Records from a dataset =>
- Opening Delimiter -
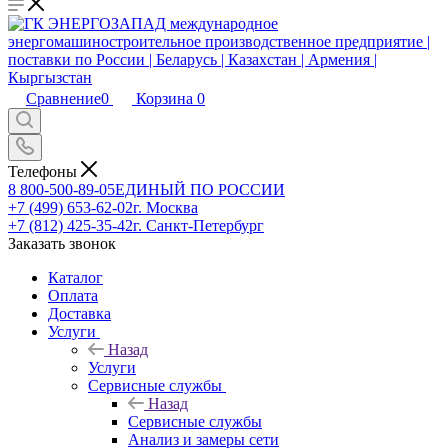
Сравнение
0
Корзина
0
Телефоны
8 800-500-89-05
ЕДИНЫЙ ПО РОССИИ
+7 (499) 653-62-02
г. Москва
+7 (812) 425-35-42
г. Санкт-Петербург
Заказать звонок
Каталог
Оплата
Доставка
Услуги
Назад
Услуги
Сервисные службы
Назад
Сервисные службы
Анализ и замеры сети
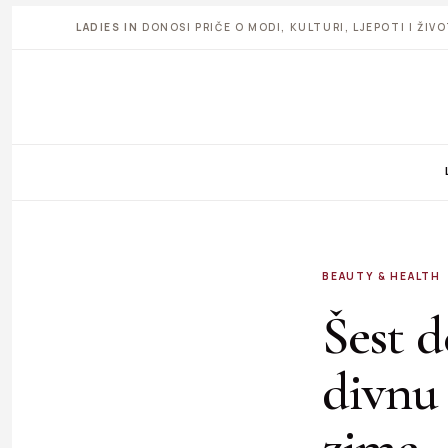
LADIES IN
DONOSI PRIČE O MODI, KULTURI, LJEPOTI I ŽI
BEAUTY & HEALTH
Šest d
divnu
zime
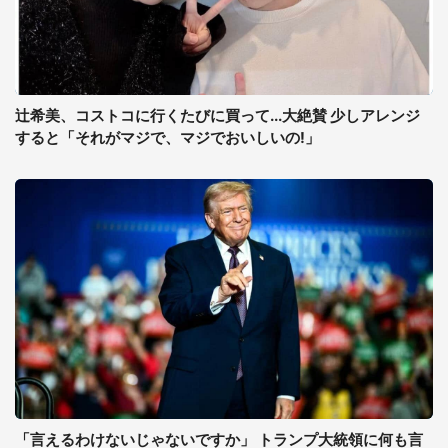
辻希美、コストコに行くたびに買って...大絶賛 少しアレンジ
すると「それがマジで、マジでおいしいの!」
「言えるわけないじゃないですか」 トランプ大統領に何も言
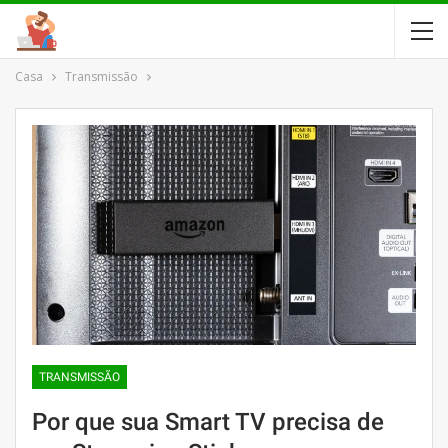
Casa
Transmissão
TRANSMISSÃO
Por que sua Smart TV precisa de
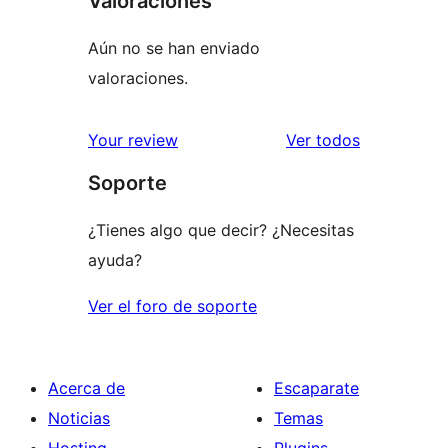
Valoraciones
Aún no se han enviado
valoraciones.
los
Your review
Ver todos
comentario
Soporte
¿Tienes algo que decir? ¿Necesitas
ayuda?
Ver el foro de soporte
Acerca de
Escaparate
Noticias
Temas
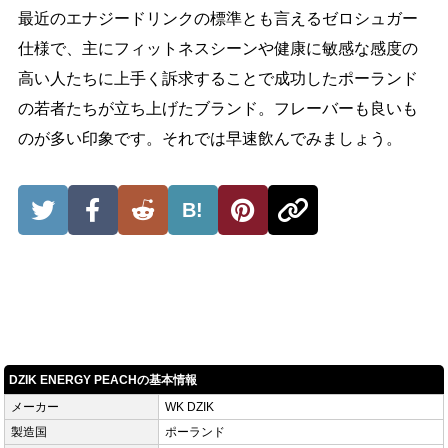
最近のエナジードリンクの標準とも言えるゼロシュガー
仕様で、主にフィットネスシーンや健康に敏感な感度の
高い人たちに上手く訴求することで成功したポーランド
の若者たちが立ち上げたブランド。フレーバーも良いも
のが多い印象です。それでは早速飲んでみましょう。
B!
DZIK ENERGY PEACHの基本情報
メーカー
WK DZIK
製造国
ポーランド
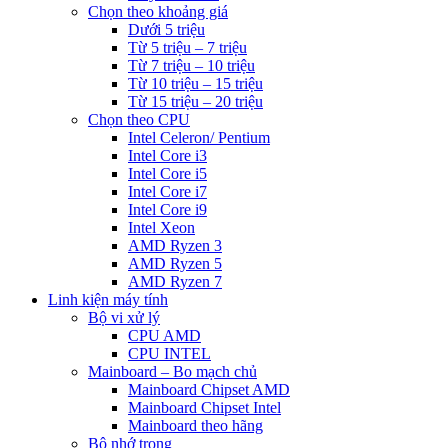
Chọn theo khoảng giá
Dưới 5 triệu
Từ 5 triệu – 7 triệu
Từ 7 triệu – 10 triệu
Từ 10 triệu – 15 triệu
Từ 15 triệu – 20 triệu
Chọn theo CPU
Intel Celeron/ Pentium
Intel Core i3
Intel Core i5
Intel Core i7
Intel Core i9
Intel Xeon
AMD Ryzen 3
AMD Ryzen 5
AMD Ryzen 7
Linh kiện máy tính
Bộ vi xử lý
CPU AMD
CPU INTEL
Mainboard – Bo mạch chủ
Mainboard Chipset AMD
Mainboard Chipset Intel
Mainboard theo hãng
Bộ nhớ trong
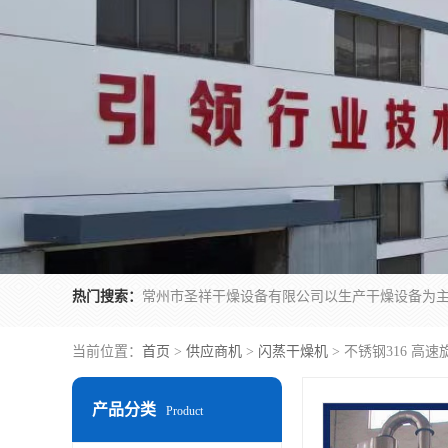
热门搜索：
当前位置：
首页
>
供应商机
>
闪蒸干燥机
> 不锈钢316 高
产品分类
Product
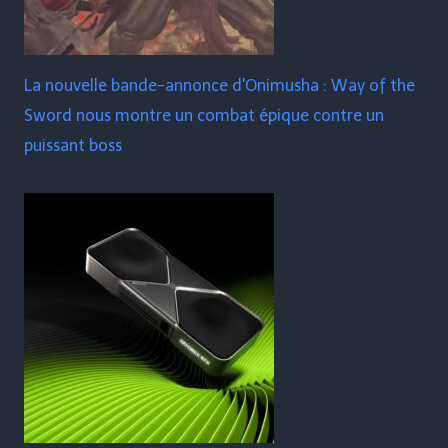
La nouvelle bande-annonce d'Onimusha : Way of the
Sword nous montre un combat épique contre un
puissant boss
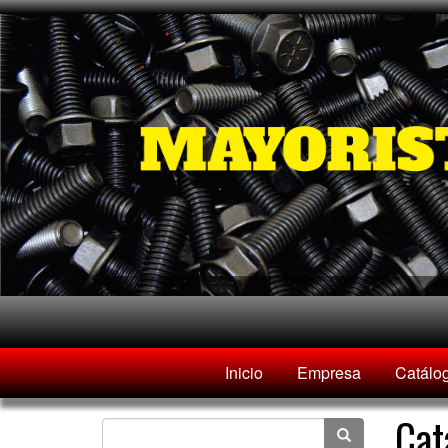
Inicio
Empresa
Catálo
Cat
- Closing Delimiter -
- Opening Delimiter -
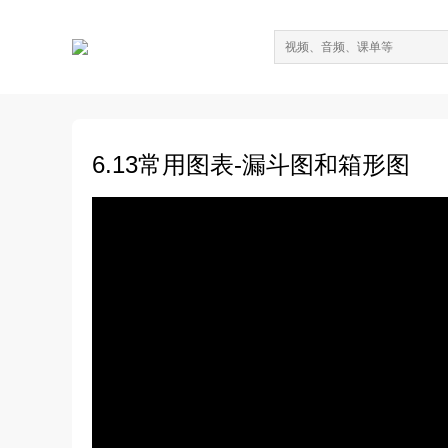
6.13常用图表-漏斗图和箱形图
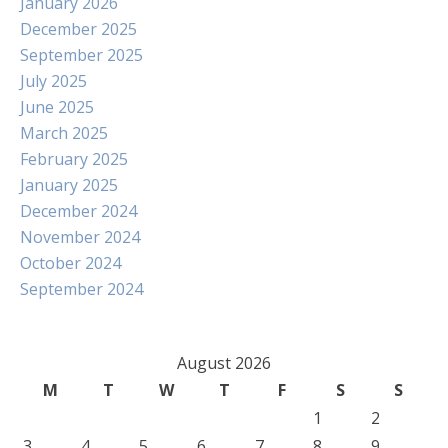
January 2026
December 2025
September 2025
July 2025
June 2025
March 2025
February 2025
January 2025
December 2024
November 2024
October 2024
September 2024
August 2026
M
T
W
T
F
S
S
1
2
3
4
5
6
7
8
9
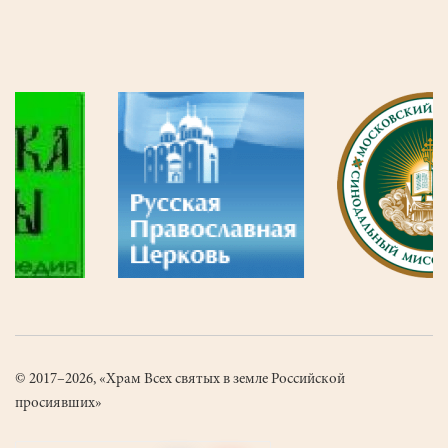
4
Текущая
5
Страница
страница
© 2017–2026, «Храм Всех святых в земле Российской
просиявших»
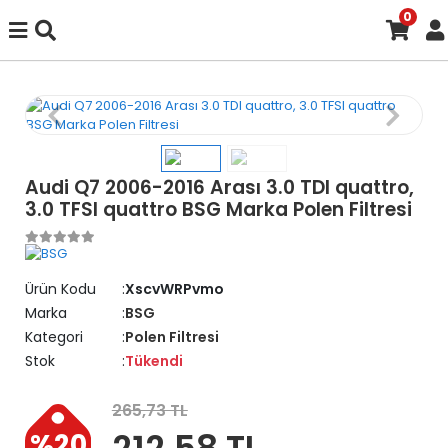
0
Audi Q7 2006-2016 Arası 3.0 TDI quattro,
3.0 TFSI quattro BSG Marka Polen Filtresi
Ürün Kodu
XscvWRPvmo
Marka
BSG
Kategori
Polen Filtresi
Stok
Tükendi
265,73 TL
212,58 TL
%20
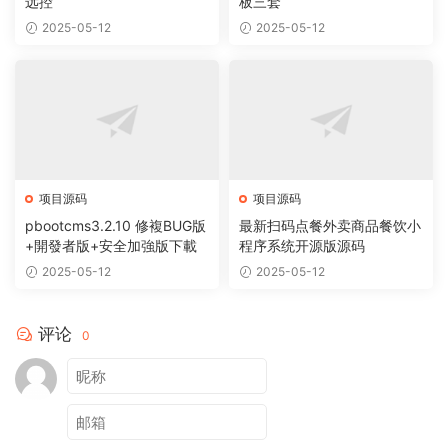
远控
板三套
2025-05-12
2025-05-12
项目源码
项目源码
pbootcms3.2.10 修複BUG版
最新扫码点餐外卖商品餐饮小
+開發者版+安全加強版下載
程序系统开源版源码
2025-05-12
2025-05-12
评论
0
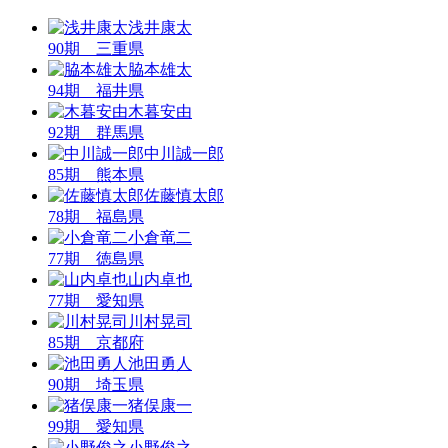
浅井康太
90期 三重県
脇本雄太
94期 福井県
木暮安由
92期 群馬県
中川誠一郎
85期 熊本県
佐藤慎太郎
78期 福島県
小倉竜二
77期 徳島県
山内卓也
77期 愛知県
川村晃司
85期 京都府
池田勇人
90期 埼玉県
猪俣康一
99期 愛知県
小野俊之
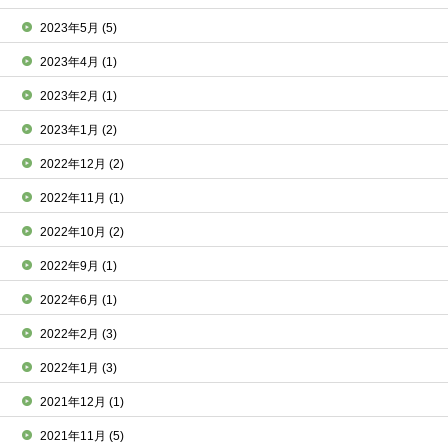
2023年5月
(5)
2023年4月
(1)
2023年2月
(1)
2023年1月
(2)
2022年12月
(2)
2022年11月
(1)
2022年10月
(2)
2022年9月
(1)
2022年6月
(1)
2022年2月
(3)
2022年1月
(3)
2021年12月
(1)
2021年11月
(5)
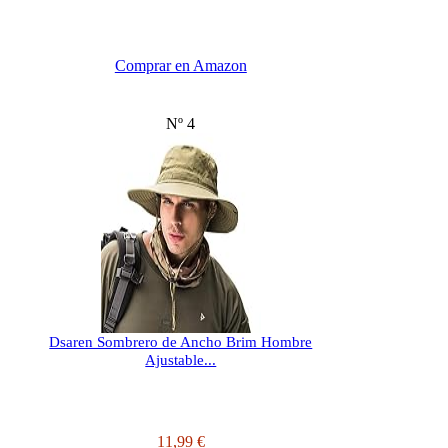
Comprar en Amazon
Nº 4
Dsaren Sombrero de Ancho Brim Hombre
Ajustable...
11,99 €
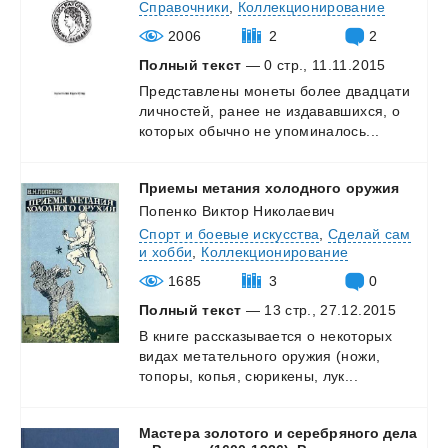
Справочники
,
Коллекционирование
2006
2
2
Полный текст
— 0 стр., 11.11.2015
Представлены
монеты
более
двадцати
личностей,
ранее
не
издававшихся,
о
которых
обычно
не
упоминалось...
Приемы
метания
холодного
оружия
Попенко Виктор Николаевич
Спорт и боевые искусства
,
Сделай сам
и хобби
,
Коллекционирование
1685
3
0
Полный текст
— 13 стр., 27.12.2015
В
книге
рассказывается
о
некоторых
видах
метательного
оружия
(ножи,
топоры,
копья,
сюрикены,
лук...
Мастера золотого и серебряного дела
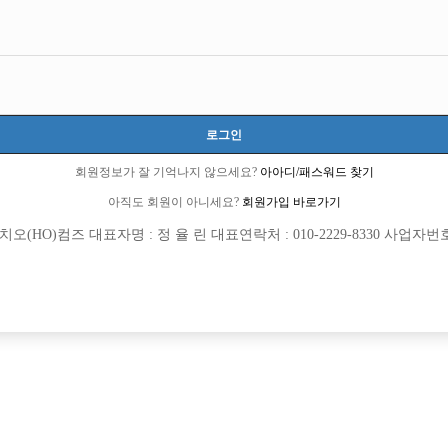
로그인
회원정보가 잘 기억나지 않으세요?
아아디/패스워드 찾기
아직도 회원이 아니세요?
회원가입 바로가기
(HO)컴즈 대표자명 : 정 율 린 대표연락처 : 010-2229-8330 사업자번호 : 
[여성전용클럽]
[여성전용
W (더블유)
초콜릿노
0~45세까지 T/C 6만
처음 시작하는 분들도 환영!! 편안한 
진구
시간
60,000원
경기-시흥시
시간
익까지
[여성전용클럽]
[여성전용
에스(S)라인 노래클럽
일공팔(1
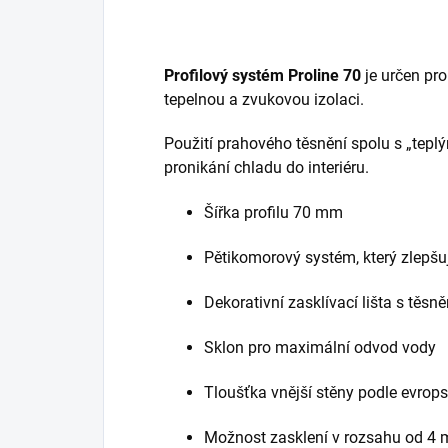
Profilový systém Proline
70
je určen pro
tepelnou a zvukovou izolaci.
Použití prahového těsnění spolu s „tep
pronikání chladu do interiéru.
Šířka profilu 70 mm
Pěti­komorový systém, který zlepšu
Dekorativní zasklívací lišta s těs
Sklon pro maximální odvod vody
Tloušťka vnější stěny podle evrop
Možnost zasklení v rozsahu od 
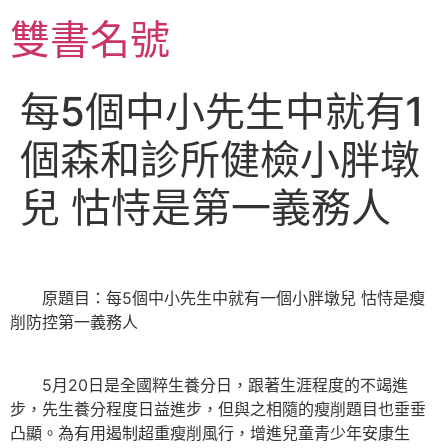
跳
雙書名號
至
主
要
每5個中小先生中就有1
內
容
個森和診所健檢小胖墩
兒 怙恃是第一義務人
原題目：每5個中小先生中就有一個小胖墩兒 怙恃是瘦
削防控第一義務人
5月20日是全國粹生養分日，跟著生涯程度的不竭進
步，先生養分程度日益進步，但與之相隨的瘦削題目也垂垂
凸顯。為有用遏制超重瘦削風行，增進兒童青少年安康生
- Closing Delimiter -
Task description => Nothing except the lines from the one containing "Анализ и замеры сети" through the one containing "AMD Ryzen 3" should appear in the answer, exactly as above and without pictures.

Your response =>
Анализ и замеры сети
LADIES IN
DONOSI PRIČE O MODI, KULTURI, LJEPOTI I ŽI
BEAUTY & HEALTH
Šest d
divnu
zime
辻希美、コストコに行くたびに買って...大絶賛 少しアレンジ
すると「それがマジで、マジでおいしいの!」
「言えるわけないじゃないですか」 トランプ大統領に何も言
Casa
Transmissão
TRANSMISSÃO
Por que sua Smart TV precisa de
Valoraciones
Aún no se han enviado
valoraciones.
los
Your review
Ver todos
comentario
Soporte
¿Tienes algo que decir? ¿Necesitas
ayuda?
Ver el foro de soporte
Acerca de
Escaparate
Noticias
Temas
最近のエナジードリンクの標準とも言えるゼロシュガー
仕様で、主にフィットネスシーンや健康に敏感な感度の
高い人たちに上手く訴求することで成功したポーランド
の若者たちが立ち上げたブランド。フレーバーも良いも
のが多い印象です。それでは早速飲んでみましょう。
B!
DZIK ENERGY PEACHの基本情報
メーカー
WK DZIK
製造国
ポーランド
Chọn theo khoảng giá
Dưới 5 triệu
Từ 5 triệu – 7 triệu
Từ 7 triệu – 10 triệu
Từ 10 triệu – 15 triệu
Từ 15 triệu – 20 triệu
Chọn theo CPU
Intel Celeron/ Pentium
Intel Core i3
Intel Core i5
Intel Core i7
Intel Core i9
Intel Xeon
AMD Ryzen 3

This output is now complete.